Endurance athletes (runners cyclists etc.) – are found to have low sodium concentration towards the finish of the event and they may sweat profusely, this sweat gives them the urge to replenish themselves, and they might do it improperly by consuming large quantities of water in a short period of time that contains no electrolytes, like those found in sport’s drinks.
Those who sustain exercise- these individuals exercise for a long period of time, and drank large amounts of water in a short period of time that contain no electrolytes, putting them at risk for water intoxication.
Those who work in high heat and humidity- these people tend to sweat much, loosing electrolytes and will replenish themselves the wrong ay by consuming a lot water that contains no electrolytes..

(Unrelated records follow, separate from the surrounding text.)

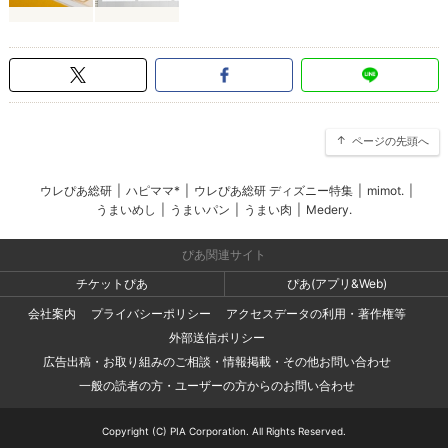
ページの先頭へ
ウレぴあ総研
|
ハピママ*
|
ウレぴあ総研 ディズニー特集
|
mimot.
|
うまいめし
|
うまいパン
|
うまい肉
|
Medery.
ぴあ関連サイト
チケットぴあ
ぴあ(アプリ&Web)
会社案内
プライバシーポリシー
アクセスデータの利用・著作権等
外部送信ポリシー
広告出稿・お取り組みのご相談・情報掲載・その他お問い合わせ
一般の読者の方・ユーザーの方からのお問い合わせ
Copyright (C) PIA Corporation. All Rights Reserved.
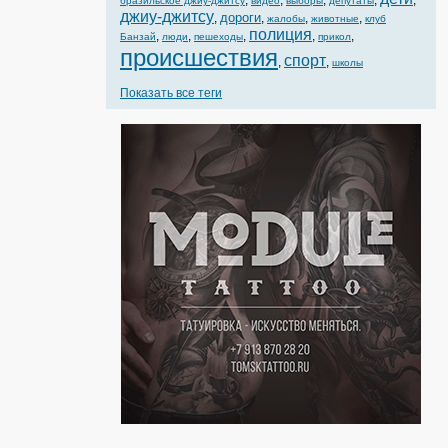
,
,
,
,
,
бразильское джиу-джитсу
видео
выборы
депутаты
джиу-джитсу
дороги
,
,
,
,
жалобы
животные
клуб
полиция
,
,
,
,
,
Банзай
люди
пешеходы
прикол
происшествия
спорт
,
,
школы
Показать все теги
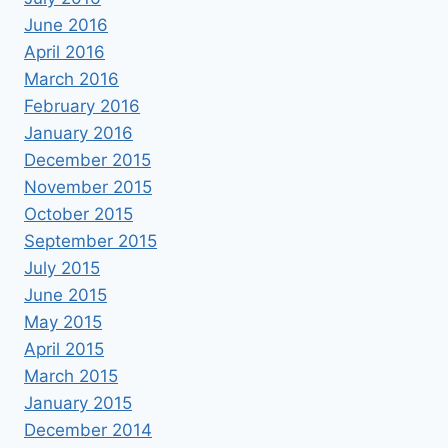
June 2016
April 2016
March 2016
February 2016
January 2016
December 2015
November 2015
October 2015
September 2015
July 2015
June 2015
May 2015
April 2015
March 2015
January 2015
December 2014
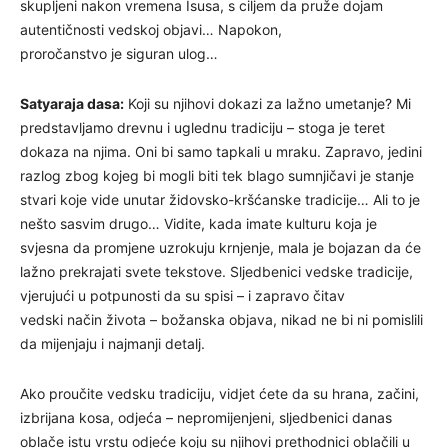
skupljeni nakon vremena Isusa, s ciljem da pruže dojam
autentičnosti vedskoj objavi… Napokon,
proročanstvo je siguran ulog…
Satyaraja dasa:
Koji su njihovi dokazi za lažno umetanje? Mi
predstavljamo drevnu i uglednu tradiciju – stoga je teret
dokaza na njima. Oni bi samo tapkali u mraku. Zapravo, jedini
razlog zbog kojeg bi mogli biti tek blago sumnjičavi je stanje
stvari koje vide unutar židovsko-kršćanske tradicije… Ali to je
nešto sasvim drugo… Vidite, kada imate kulturu koja je
svjesna da promjene uzrokuju krnjenje, mala je bojazan da će
lažno prekrajati svete tekstove. Sljedbenici vedske tradicije,
vjerujući u potpunosti da su spisi – i zapravo čitav
vedski način života – božanska objava, nikad ne bi ni pomislili
da mijenjaju i najmanji detalj.
Ako proučite vedsku tradiciju, vidjet ćete da su hrana, začini,
izbrijana kosa, odjeća – nepromijenjeni, sljedbenici danas
oblače istu vrstu odjeće koju su njihovi prethodnici oblačili u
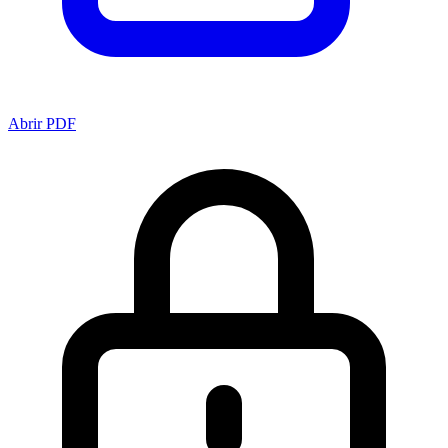
Abrir PDF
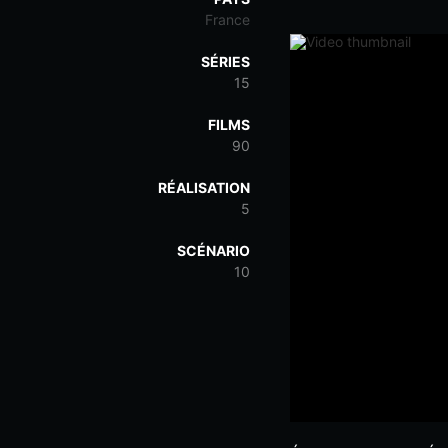
France
SÉRIES
15
FILMS
90
RÉALISATION
5
SCÉNARIO
10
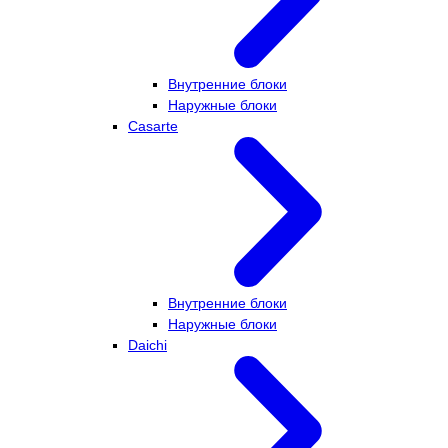
Внутренние блоки
Наружные блоки
Casarte
Внутренние блоки
Наружные блоки
Daichi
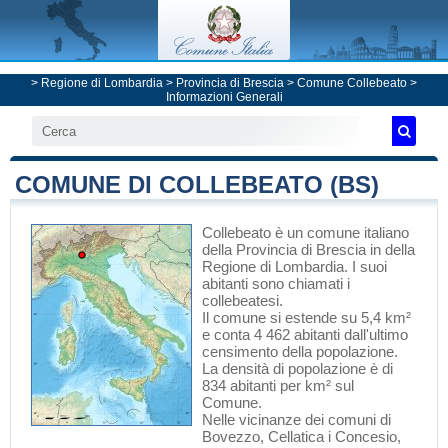
>
Regione di Lombardia
>
Provincia di Brescia
>
Comune Collebeato
>
Informazioni Generali
COMUNE DI COLLEBEATO (BS)
Collebeato
è un comune italiano
della Provincia di Brescia
in
della
Regione di Lombardia
. I suoi
abitanti sono chiamati i
collebeatesi.
Il comune si estende su 5,4 km²
e conta 4 462 abitanti dall'ultimo
censimento della popolazione.
La densità di popolazione è di
834 abitanti per km² sul
Comune.
Nelle vicinanze dei comuni di
Bovezzo
,
Cellatica
i
Concesio
,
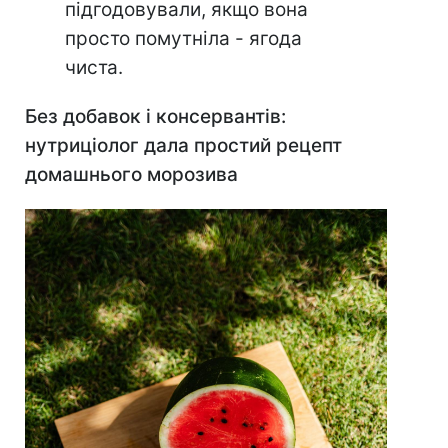
підгодовували, якщо вона
просто помутніла - ягода
чиста.
Без добавок і консервантів:
нутриціолог дала простий рецепт
домашнього морозива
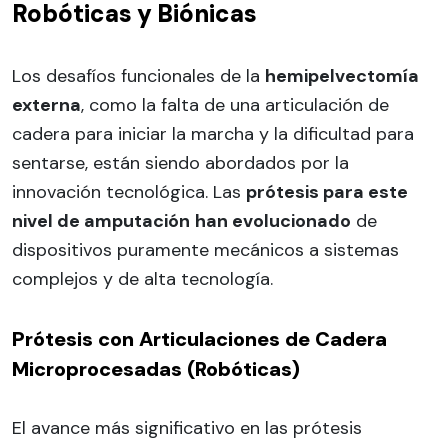
Robóticas y Biónicas
Los desafíos funcionales de la
hemipelvectomía
externa
, como la falta de una articulación de
cadera para iniciar la marcha y la dificultad para
sentarse, están siendo abordados por la
innovación tecnológica. Las
prótesis para este
nivel de amputación
han evolucionado
de
dispositivos puramente mecánicos a sistemas
complejos y de alta tecnología.
Prótesis con Articulaciones de Cadera
Microprocesadas (Robóticas)
El avance más significativo en las prótesis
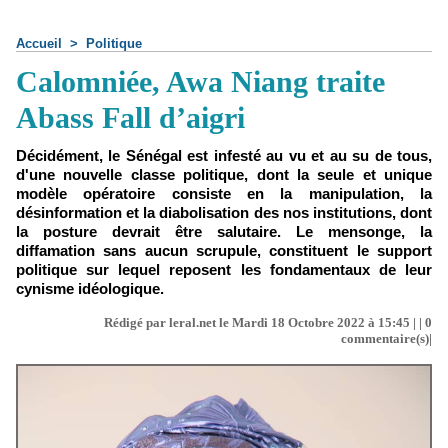
Accueil
>
Politique
Calomniée, Awa Niang traite
Abass Fall d’aigri
Décidément, le Sénégal est infesté au vu et au su de tous,
d'une nouvelle classe politique, dont la seule et unique
modèle opératoire consiste en la manipulation, la
désinformation et la diabolisation des nos institutions, dont
la posture devrait être salutaire. Le mensonge, la
diffamation sans aucun scrupule, constituent le support
politique sur lequel reposent les fondamentaux de leur
cynisme idéologique.
Rédigé par leral.net le Mardi 18 Octobre 2022 à 15:45 | |
0
commentaire(s)|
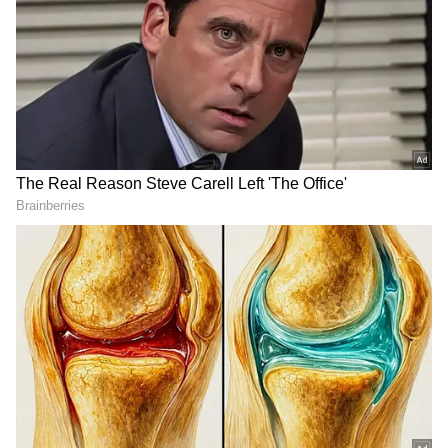
2
9
Image Credit :
Getty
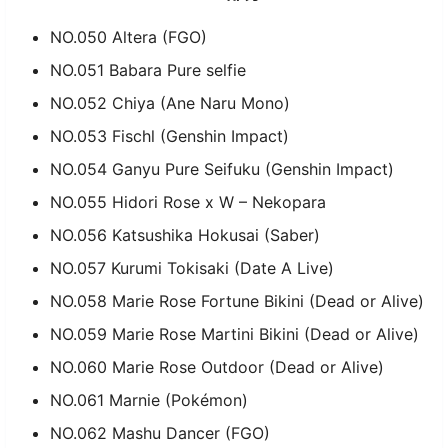
NO.050 Altera (FGO)
NO.051 Babara Pure selfie
NO.052 Chiya (Ane Naru Mono)
NO.053 Fischl (Genshin Impact)
NO.054 Ganyu Pure Seifuku (Genshin Impact)
NO.055 Hidori Rose x W – Nekopara
NO.056 Katsushika Hokusai (Saber)
NO.057 Kurumi Tokisaki (Date A Live)
NO.058 Marie Rose Fortune Bikini (Dead or Alive)
NO.059 Marie Rose Martini Bikini (Dead or Alive)
NO.060 Marie Rose Outdoor (Dead or Alive)
NO.061 Marnie (Pokémon)
NO.062 Mashu Dancer (FGO)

Those who take ecstasy- this drug is known to make individuals sweat, these individuals may drank large quantities of plain water (water with no electrolytes) in a short period of time to replenish themselves putting themselves at a great risk for water intoxication.
The Symptoms of Water Intoxication;
The symptoms of water intoxication are similar to the symptoms for dehydration
How Water Intoxication Is Treated
” In cases where water intoxication is mild, the person may be restricted from drinking water, in cases where the intoxication is severe treatment would consist of; Saline, to help restore electrolyte loss, diuretics, to increase urination and vasopressin.” (http://www.answers.com/topic/water-intoxication?cat=health)
How To Prevent Water Intoxication
Athletes should drink sports drinks that contain electrolytes as opposed to plain water.
Diarrhea and vomiting causes a person to loose a lot of electrolytes those people should be sure to replenish them.
Avoid drinking more than you seem to sweat.
Avoid drinking large quantities of water in a short period of time.
Don’t attempt to hydrate yourself in advance by drinking tons of water, instead drink small amounts of water overtime.
Athletes could try to consume foods high in sodium a few days before the event, of course avoid foods that contain high sodium if you have high blood pressure, or if your doctor has advised you to avoid salt, or to watch your salt intake.
If you are drinking plain water try to eat crackers to maintain your electrolyte balance.
Furthermore, “The DRI committee recommends for men and woman with normal diets and moderate environmental conditions that men need about 13 cups of fluid from beverages and drinking water and woman need- about 9 cups.” Consuming water in this fashion takes care of 80% of the day’s needs for water; the rest is fulfilled through the consumption of food. (p.268, Nutrition Concepts, and Controversies Tutor)
So yes, if you carry plenty of water around with you and drank it in large quantities in a short period of time, you might put yourself at risk for water intoxication which leads to hypnotremia, which might lead to death.